Document images with their source code:
=== Begin Enclosure ===

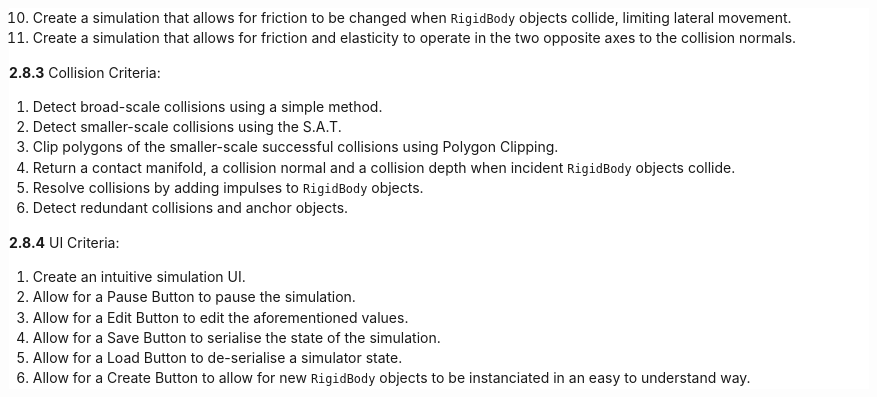 10. Create a simulation that allows for friction to be changed when `RigidBody` objects collide, limiting lateral movement.
11. Create a simulation that allows for friction and elasticity to operate in the two opposite axes to the collision normals.

**2.8.3** Collision Criteria:

1. Detect broad-scale collisions using a simple method.
2. Detect smaller-scale collisions using the S.A.T.
3. Clip polygons of the smaller-scale successful collisions using Polygon Clipping.
4. Return a contact manifold, a collision normal and a collision depth when incident `RigidBody` objects collide. 
5. Resolve collisions by adding impulses to `RigidBody` objects. 
6. Detect redundant collisions and anchor objects.

**2.8.4** UI Criteria:

1. Create an intuitive simulation UI.
2. Allow for a Pause Button to pause the simulation.
3. Allow for a Edit Button to edit the aforementioned values.
4. Allow for a Save Button to serialise the state of the simulation.
5. Allow for a Load Button to de-serialise a simulator state. 
6. Allow for a Create Button to allow for new `RigidBody` objects to be instanciated in an easy to understand way.

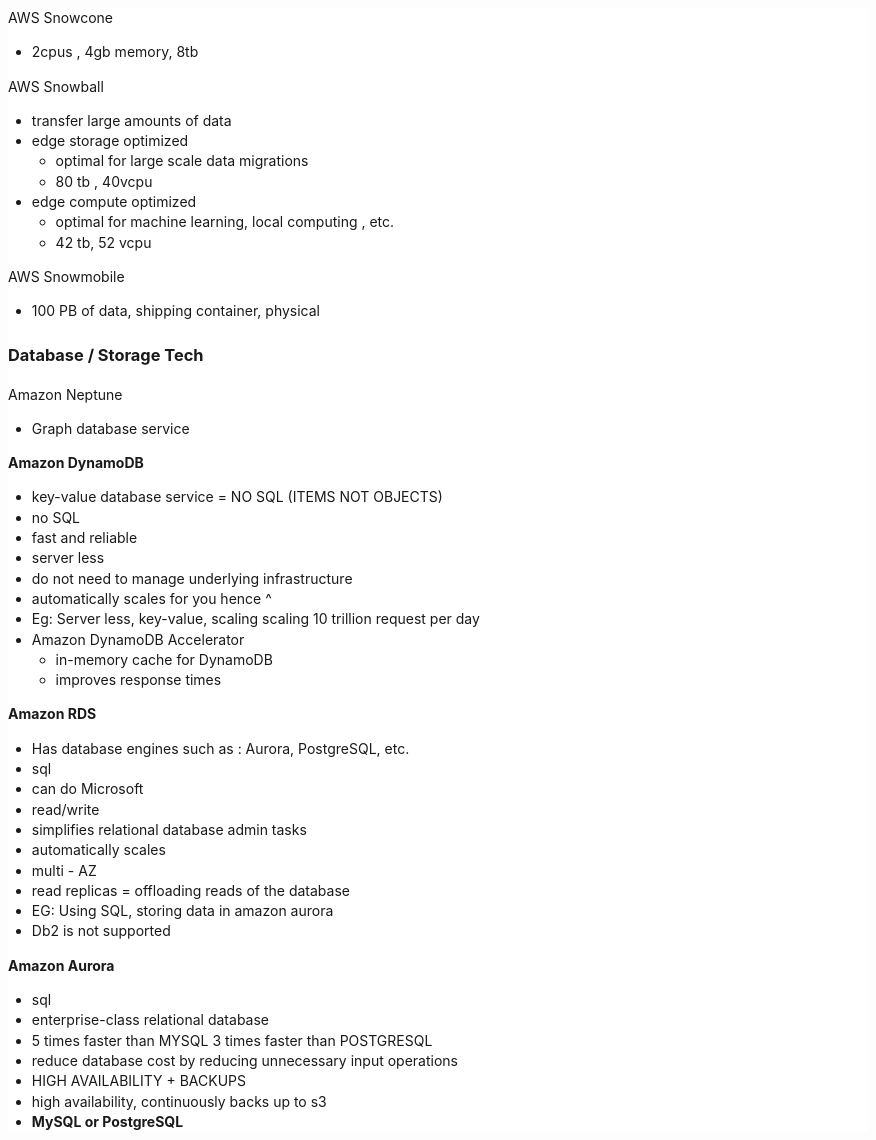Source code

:AWS Snowcone

- 2cpus , 4gb memory, 8tb

AWS Snowball

- transfer large amounts of data
- edge storage optimized
    - optimal for large scale data migrations
    - 80 tb , 40vcpu
- edge compute optimized
    - optimal for machine learning, local computing , etc.
    - 42 tb, 52 vcpu

AWS Snowmobile

- 100 PB of data, shipping container, physical

### Database / Storage Tech

Amazon Neptune

- Graph database service

**Amazon DynamoDB**

- key-value database service = NO SQL (ITEMS NOT OBJECTS)
- no SQL
- fast and reliable
- server less
- do not need to manage underlying infrastructure
- automatically scales for you hence ^
- Eg: Server less, key-value, scaling scaling 10 trillion request per day
- Amazon DynamoDB Accelerator
    - in-memory cache for DynamoDB
    - improves response times

**Amazon RDS**

- Has database engines such as : Aurora, PostgreSQL, etc.
- sql
- can do Microsoft
- read/write
- simplifies relational database admin tasks
- automatically scales
- multi - AZ
- read replicas = offloading reads of the database
- EG: Using SQL, storing data in amazon aurora
- Db2 is not supported

**Amazon Aurora**

- sql
- enterprise-class relational database
- 5 times faster than MYSQL 3 times faster than POSTGRESQL
- reduce database cost by reducing unnecessary input operations
- HIGH AVAILABILITY + BACKUPS
- high availability, continuously backs up to s3
- **MySQL or PostgreSQL**
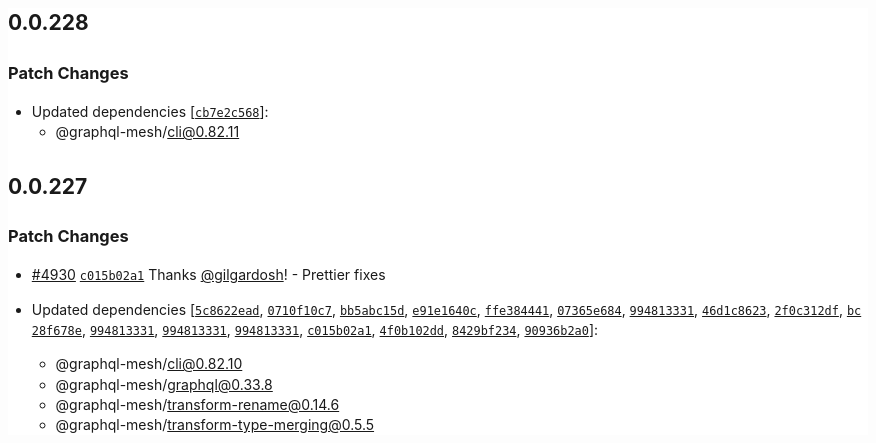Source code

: ## 0.0.228

### Patch Changes

- Updated dependencies
  [[`cb7e2c568`](https://github.com/Urigo/graphql-mesh/commit/cb7e2c568dbf027c0023b4a933f5b8f748ac90be)]:
  - @graphql-mesh/cli@0.82.11

## 0.0.227

### Patch Changes

- [#4930](https://github.com/Urigo/graphql-mesh/pull/4930)
  [`c015b02a1`](https://github.com/Urigo/graphql-mesh/commit/c015b02a1aa50e4d760c3fd59f76dc5dfe587664)
  Thanks [@gilgardosh](https://github.com/gilgardosh)! - Prettier fixes

- Updated dependencies
  [[`5c8622ead`](https://github.com/Urigo/graphql-mesh/commit/5c8622ead5588302fa84b0d40e7b25068c17fde1),
  [`0710f10c7`](https://github.com/Urigo/graphql-mesh/commit/0710f10c7197b57403835edb0678eaff6b4daeca),
  [`bb5abc15d`](https://github.com/Urigo/graphql-mesh/commit/bb5abc15d8ff9227f5fc9fafe78d1befc7ae0797),
  [`e91e1640c`](https://github.com/Urigo/graphql-mesh/commit/e91e1640ce084a2b3eda4c2f64433c0baf5dda06),
  [`ffe384441`](https://github.com/Urigo/graphql-mesh/commit/ffe384441539625048b850abb58721cfae885acd),
  [`07365e684`](https://github.com/Urigo/graphql-mesh/commit/07365e684a52d5a72d3e3dfbd292efb9289a0239),
  [`994813331`](https://github.com/Urigo/graphql-mesh/commit/99481333186e8471207e21ad14c7883f7215ce1c),
  [`46d1c8623`](https://github.com/Urigo/graphql-mesh/commit/46d1c86239f7bfe5b0f0e2d50907aa797bf92da5),
  [`2f0c312df`](https://github.com/Urigo/graphql-mesh/commit/2f0c312dfd4880896d2c084c985bca85130d7bd9),
  [`bc28f678e`](https://github.com/Urigo/graphql-mesh/commit/bc28f678ef3f11fd3270b330150861d3f310ca22),
  [`994813331`](https://github.com/Urigo/graphql-mesh/commit/99481333186e8471207e21ad14c7883f7215ce1c),
  [`994813331`](https://github.com/Urigo/graphql-mesh/commit/99481333186e8471207e21ad14c7883f7215ce1c),
  [`994813331`](https://github.com/Urigo/graphql-mesh/commit/99481333186e8471207e21ad14c7883f7215ce1c),
  [`c015b02a1`](https://github.com/Urigo/graphql-mesh/commit/c015b02a1aa50e4d760c3fd59f76dc5dfe587664),
  [`4f0b102dd`](https://github.com/Urigo/graphql-mesh/commit/4f0b102ddb093a14c8dec613c3b59db88ba1069e),
  [`8429bf234`](https://github.com/Urigo/graphql-mesh/commit/8429bf23457aea19969dab246fc4f0517644bf12),
  [`90936b2a0`](https://github.com/Urigo/graphql-mesh/commit/90936b2a0ef8ab93917e3e2671775d8375e97cdb)]:
  - @graphql-mesh/cli@0.82.10
  - @graphql-mesh/graphql@0.33.8
  - @graphql-mesh/transform-rename@0.14.6
  - @graphql-mesh/transform-type-merging@0.5.5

=== End Enclosure ===

Exercise instructions:
Rewrite the lines between the line containing "1. Detect broad-scale" and the line containing "4. Return a", inclusive, substituting "fine-scale" for every occurrence of "smaller-scale" and leaving all other text unchanged.

Exercise answer:
1. Detect broad-scale collisions using a simple method.
2. Detect fine-scale collisions using the S.A.T.
3. Clip polygons of the fine-scale successful collisions using Polygon Clipping.
4. Return a contact manifold, a collision normal and a collision depth when incident `RigidBody` objects collide. 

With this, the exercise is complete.